• TASK INSTRUCTIONS: Once you have read the records below, report how many lines contain the word "produktów", and give nothing besides that number.

[Records excerpted from a collection]
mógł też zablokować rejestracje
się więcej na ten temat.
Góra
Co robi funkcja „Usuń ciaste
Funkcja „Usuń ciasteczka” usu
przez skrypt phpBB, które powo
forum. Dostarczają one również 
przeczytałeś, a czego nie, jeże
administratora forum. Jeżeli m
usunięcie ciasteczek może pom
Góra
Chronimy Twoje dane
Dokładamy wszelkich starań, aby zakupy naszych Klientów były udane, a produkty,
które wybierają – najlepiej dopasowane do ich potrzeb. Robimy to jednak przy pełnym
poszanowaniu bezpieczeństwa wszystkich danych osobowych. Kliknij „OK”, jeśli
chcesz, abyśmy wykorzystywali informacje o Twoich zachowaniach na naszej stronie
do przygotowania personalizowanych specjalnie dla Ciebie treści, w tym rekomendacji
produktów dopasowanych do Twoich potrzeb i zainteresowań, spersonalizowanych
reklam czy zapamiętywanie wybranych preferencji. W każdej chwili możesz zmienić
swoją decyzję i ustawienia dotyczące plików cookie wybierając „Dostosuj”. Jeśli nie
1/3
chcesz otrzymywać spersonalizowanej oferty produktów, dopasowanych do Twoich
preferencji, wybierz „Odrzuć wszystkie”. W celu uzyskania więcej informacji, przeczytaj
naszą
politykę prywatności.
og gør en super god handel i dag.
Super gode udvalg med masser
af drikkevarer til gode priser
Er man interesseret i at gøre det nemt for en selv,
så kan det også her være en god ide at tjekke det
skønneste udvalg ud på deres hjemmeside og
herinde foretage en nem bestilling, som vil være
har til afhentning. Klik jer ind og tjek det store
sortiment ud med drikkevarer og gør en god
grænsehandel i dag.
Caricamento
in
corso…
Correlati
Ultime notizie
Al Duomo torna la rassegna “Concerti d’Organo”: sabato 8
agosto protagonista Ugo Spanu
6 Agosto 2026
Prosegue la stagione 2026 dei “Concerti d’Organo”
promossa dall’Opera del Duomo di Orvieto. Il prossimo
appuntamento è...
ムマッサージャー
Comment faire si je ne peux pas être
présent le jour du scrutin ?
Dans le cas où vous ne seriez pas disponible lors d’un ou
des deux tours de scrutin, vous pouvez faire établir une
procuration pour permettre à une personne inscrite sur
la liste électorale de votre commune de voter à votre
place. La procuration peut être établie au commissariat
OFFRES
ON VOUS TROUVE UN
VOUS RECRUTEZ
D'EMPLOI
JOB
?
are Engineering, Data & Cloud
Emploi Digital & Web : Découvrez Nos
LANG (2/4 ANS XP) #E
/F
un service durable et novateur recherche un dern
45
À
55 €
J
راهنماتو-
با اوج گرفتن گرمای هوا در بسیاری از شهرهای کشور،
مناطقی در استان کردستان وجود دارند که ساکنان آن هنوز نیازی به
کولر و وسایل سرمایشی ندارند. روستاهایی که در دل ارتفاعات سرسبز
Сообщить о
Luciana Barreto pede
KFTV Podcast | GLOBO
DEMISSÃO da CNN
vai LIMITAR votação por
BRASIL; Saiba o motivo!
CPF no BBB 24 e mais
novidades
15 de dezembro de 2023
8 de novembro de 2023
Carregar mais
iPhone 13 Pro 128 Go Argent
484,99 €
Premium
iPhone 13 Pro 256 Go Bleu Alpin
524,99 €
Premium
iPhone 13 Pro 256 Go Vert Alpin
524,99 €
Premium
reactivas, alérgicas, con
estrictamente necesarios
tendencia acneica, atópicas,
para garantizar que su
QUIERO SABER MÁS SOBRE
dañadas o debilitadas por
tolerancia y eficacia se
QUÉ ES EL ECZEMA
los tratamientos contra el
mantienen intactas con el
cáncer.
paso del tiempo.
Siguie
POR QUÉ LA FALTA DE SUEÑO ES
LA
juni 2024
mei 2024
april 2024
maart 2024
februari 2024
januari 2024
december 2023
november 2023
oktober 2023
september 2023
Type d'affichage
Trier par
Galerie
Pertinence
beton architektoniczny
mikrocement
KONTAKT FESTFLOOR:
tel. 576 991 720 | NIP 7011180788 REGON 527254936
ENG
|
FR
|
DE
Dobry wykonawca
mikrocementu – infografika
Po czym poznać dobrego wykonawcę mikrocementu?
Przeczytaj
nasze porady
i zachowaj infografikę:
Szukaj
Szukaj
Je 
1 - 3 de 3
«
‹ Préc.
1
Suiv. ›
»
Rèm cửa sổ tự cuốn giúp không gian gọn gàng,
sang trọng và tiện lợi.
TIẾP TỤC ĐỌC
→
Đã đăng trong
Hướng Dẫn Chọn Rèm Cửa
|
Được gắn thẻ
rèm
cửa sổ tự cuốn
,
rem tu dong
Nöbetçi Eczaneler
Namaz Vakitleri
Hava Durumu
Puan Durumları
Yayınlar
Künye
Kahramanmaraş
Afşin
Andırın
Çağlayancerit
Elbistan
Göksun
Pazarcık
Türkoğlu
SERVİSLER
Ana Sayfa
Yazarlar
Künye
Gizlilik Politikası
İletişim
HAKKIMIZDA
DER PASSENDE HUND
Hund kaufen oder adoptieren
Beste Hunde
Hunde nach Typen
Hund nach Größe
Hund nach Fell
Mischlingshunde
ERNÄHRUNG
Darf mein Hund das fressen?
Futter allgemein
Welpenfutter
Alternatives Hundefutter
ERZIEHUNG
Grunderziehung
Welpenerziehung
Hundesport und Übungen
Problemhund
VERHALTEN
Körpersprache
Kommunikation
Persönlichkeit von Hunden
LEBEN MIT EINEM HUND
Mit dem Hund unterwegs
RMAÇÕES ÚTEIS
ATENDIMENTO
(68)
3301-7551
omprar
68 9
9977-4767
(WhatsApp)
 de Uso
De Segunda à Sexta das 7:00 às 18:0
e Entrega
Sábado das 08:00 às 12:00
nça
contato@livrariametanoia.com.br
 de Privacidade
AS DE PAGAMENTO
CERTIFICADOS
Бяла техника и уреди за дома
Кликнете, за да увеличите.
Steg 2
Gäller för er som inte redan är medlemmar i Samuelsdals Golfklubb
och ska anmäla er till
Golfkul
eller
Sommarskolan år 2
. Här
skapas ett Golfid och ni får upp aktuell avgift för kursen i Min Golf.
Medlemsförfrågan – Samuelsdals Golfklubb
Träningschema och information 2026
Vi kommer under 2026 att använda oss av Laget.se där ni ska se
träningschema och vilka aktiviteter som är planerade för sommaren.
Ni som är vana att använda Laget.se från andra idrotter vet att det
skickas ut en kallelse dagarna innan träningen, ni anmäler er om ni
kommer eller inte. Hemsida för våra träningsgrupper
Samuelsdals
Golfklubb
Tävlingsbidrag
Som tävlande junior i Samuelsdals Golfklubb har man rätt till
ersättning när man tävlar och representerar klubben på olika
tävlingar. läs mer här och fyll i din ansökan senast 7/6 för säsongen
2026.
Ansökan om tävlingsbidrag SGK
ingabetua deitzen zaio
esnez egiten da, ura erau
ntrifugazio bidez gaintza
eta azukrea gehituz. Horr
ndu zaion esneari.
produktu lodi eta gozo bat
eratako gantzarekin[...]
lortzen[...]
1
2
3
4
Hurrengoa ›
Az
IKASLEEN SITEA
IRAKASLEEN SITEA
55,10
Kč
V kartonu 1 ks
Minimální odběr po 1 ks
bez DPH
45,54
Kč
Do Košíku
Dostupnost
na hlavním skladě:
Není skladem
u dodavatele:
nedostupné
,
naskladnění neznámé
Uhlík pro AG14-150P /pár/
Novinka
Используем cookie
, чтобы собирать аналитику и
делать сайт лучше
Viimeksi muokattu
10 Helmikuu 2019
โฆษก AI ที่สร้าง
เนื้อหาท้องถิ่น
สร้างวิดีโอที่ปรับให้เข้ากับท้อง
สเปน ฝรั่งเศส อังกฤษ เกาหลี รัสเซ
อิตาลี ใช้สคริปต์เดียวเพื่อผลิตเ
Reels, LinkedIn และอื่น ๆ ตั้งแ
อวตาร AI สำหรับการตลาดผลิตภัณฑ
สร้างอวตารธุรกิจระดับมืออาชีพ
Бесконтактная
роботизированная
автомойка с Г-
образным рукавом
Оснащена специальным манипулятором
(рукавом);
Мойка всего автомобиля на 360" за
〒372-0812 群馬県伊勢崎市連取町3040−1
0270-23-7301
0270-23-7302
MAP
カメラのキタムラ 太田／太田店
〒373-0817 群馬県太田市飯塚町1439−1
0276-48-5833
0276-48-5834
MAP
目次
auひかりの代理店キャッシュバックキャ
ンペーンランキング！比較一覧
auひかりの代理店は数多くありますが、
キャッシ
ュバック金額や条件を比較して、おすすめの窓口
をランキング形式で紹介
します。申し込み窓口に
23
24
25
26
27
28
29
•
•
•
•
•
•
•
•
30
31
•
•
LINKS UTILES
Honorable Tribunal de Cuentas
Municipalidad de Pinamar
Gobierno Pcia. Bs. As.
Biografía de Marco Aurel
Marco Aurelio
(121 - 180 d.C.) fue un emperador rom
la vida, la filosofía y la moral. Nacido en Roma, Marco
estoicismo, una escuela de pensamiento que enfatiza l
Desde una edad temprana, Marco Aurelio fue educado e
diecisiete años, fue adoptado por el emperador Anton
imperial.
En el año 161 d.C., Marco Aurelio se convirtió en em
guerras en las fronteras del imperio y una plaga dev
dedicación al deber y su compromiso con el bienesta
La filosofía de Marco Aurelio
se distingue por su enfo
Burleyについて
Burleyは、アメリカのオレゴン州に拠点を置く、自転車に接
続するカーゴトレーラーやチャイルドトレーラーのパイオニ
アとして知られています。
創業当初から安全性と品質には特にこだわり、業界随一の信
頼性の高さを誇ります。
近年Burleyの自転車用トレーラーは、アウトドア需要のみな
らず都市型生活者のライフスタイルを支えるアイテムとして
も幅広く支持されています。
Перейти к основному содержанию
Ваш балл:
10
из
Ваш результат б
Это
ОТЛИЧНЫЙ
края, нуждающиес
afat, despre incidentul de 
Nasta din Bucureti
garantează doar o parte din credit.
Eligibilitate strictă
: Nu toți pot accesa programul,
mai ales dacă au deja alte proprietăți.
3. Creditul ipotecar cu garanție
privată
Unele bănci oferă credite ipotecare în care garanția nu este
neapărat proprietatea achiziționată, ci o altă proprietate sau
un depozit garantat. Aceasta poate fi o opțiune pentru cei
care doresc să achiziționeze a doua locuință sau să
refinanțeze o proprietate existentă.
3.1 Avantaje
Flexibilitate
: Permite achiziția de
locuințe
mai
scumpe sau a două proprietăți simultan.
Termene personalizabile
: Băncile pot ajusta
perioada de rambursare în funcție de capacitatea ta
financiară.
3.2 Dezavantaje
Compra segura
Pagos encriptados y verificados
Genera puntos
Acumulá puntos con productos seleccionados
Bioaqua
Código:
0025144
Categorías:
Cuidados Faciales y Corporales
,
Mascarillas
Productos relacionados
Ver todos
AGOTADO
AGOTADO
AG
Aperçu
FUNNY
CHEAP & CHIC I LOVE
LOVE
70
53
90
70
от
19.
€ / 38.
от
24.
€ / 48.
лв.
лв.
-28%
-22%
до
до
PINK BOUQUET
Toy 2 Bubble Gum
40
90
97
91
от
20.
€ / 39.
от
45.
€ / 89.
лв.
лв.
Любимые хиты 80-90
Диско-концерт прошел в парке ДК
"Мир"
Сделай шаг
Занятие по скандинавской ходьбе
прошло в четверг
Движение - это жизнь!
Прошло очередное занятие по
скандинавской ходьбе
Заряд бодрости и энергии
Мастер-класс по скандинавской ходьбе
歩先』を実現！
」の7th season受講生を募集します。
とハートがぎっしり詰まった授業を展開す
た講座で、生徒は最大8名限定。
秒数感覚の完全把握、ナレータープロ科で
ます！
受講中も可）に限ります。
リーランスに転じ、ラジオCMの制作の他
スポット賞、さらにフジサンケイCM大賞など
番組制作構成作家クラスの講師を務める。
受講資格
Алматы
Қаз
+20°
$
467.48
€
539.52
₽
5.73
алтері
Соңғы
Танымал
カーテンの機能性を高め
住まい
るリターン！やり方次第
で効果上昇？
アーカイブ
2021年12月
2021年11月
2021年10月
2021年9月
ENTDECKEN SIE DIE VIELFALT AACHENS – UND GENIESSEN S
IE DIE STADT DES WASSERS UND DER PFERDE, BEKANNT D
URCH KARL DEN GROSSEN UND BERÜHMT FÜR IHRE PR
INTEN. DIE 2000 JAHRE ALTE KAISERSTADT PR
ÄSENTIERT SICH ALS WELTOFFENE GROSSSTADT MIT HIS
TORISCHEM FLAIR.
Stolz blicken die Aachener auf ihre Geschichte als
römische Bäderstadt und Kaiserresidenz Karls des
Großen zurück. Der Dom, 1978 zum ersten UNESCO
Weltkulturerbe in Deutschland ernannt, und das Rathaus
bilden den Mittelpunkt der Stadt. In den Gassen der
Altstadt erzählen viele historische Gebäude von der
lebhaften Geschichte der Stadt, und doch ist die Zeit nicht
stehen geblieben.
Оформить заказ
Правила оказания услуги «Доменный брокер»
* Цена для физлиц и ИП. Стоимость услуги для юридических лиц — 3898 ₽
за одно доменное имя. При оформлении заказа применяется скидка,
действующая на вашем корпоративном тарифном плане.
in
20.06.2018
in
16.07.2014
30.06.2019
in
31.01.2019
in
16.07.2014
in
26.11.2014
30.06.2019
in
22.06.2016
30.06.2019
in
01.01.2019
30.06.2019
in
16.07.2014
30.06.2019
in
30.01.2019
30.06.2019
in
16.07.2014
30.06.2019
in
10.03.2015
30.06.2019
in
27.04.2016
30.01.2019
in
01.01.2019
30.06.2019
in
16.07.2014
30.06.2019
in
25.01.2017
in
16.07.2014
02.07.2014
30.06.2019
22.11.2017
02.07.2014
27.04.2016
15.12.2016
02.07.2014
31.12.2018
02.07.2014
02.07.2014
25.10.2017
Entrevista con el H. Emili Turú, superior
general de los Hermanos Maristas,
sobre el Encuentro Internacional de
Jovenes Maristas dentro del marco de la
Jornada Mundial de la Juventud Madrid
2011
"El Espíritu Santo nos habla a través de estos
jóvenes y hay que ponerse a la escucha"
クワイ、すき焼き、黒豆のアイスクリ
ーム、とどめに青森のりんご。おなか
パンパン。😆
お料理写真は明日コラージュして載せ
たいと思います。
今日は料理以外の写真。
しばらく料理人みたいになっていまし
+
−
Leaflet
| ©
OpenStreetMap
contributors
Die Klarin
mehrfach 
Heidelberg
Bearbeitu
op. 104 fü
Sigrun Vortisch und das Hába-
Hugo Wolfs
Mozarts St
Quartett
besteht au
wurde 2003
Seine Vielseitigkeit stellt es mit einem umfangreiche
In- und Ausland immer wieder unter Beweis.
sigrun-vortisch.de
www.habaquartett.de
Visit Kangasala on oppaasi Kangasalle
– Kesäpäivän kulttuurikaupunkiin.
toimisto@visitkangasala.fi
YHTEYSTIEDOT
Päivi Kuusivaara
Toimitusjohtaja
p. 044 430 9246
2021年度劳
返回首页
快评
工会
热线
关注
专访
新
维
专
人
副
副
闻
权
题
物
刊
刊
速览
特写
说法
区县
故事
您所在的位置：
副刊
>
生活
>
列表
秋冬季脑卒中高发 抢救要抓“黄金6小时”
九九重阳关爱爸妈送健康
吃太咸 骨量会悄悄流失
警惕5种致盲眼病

• RESULT FOR THIS EXERCISE: 2